Caminhos de floresta
«“O Processo” ensina-nos que
tais procedimentos judiciais não costumam deixar aos acusados qualquer margem
para a esperança – nem mesmo quando ainda lhes resta a esperança de serem
absolvidos. Talvez seja esta ausência de esperança que faz aparecer neles,
criaturas kafkianas por excelência, alguma réstia de beleza. Isto parece
corresponder bem à ideia de um fragmento que nos foi transmitido por Max
Brod.«Lembro-me», escreve ele, «de uma conversa com Kafka em que ele deduzia o
actual estado da Europa a decadência da humanidade. Dizia ele que “nós somos
pensamentos niilistas, pensamentos suicidas que sobem à cabeça de Deus.”

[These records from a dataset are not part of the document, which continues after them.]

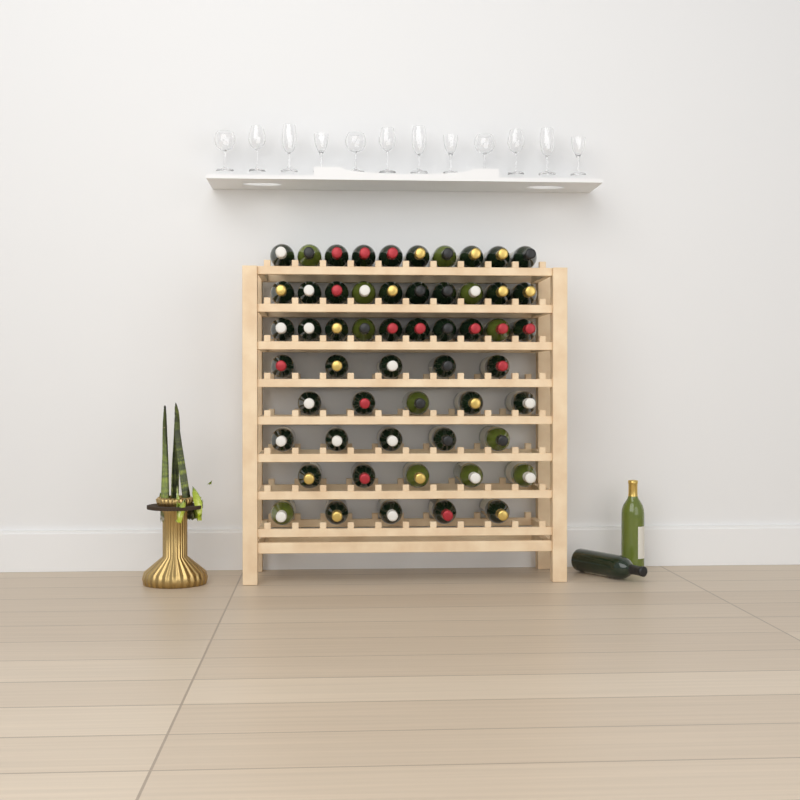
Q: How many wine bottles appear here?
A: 57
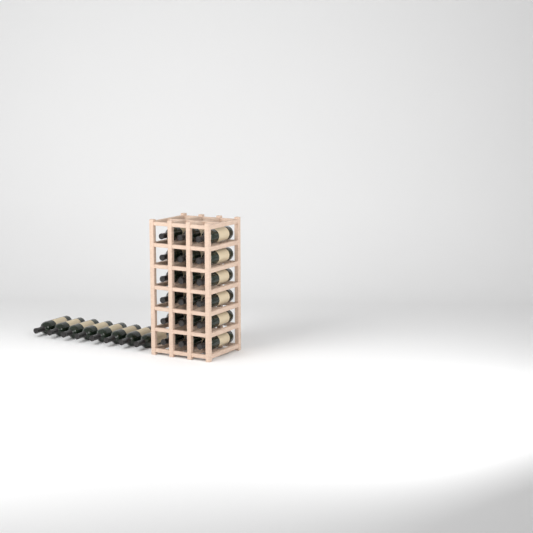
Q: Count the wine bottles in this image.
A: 26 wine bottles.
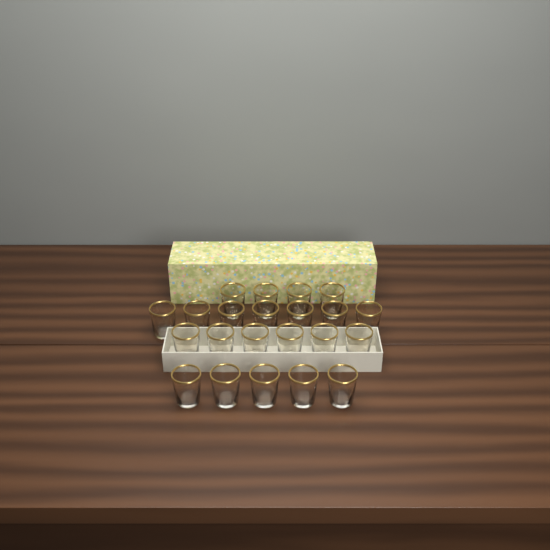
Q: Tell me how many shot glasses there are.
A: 22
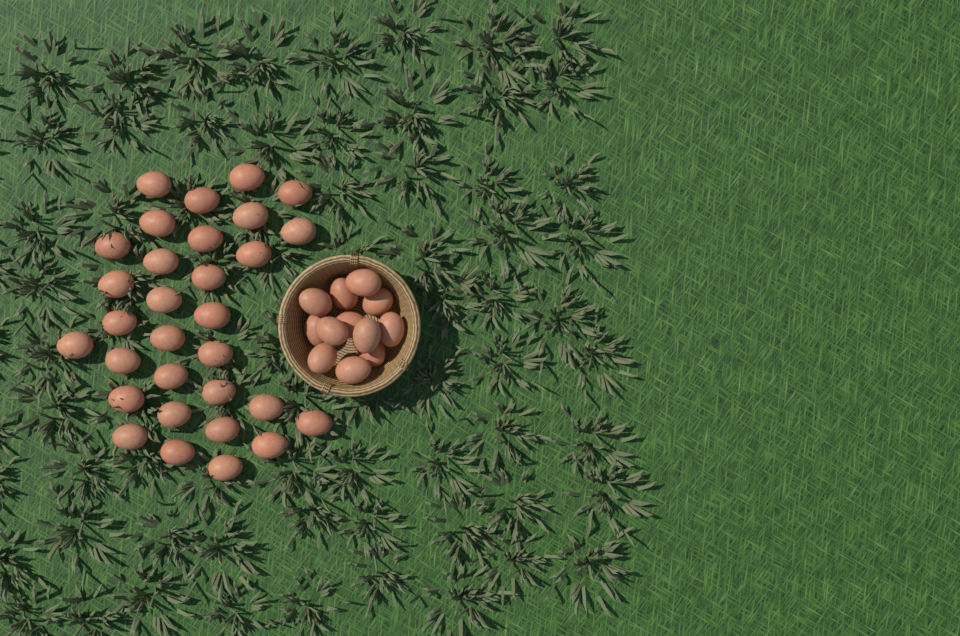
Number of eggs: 43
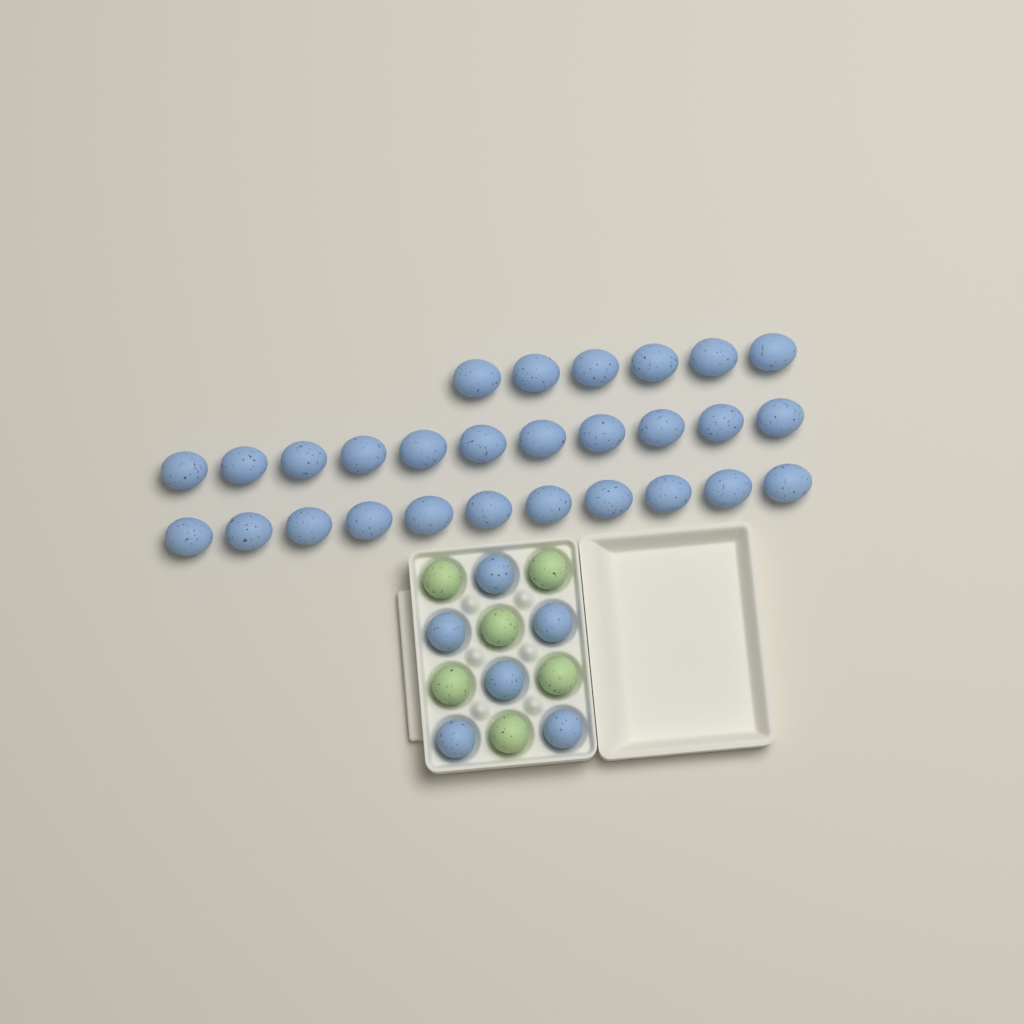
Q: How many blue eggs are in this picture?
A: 34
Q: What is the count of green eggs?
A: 6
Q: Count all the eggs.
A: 40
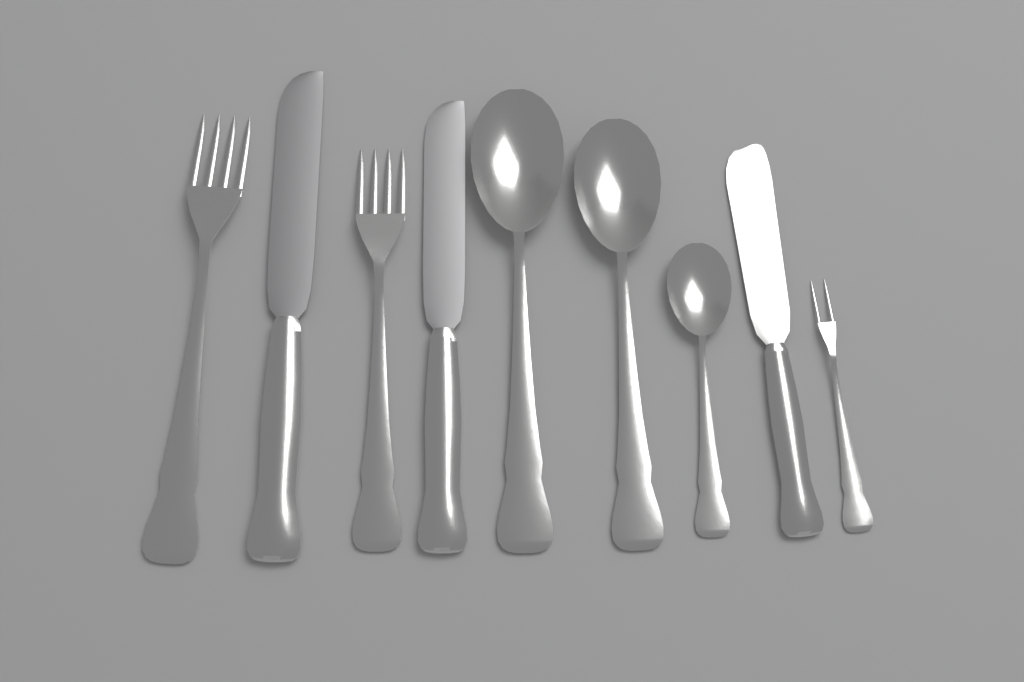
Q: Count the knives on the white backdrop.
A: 3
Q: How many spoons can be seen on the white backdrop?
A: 3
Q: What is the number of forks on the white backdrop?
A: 3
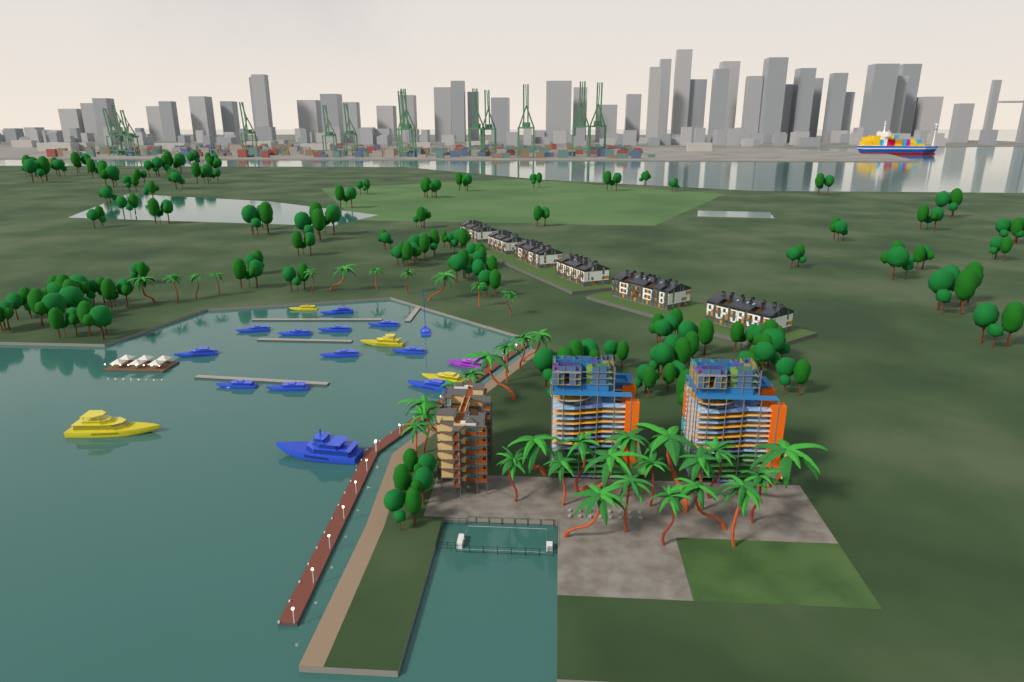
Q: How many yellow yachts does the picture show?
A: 4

«Associei logo isto à visão gnóstica do mundo: Deus como demiurgo perverso, o
mundo como o seu pecado original.» “Não, não”, disse ele, “o nosso mundo é
apenas o resultado do mau humor de Deus, de um dos seus maus dias.” - «Então
haverá alguma esperança fora desta manifestação que é o mundo?» – Ele sorriu:
“Ah, sim, esperança há muita, a perder de vista – mas não para nós”».
Walter Benjamin, Ensaios sobre
literatura, edição e tradução de João Barrento, Assírio e Alvim, 2016.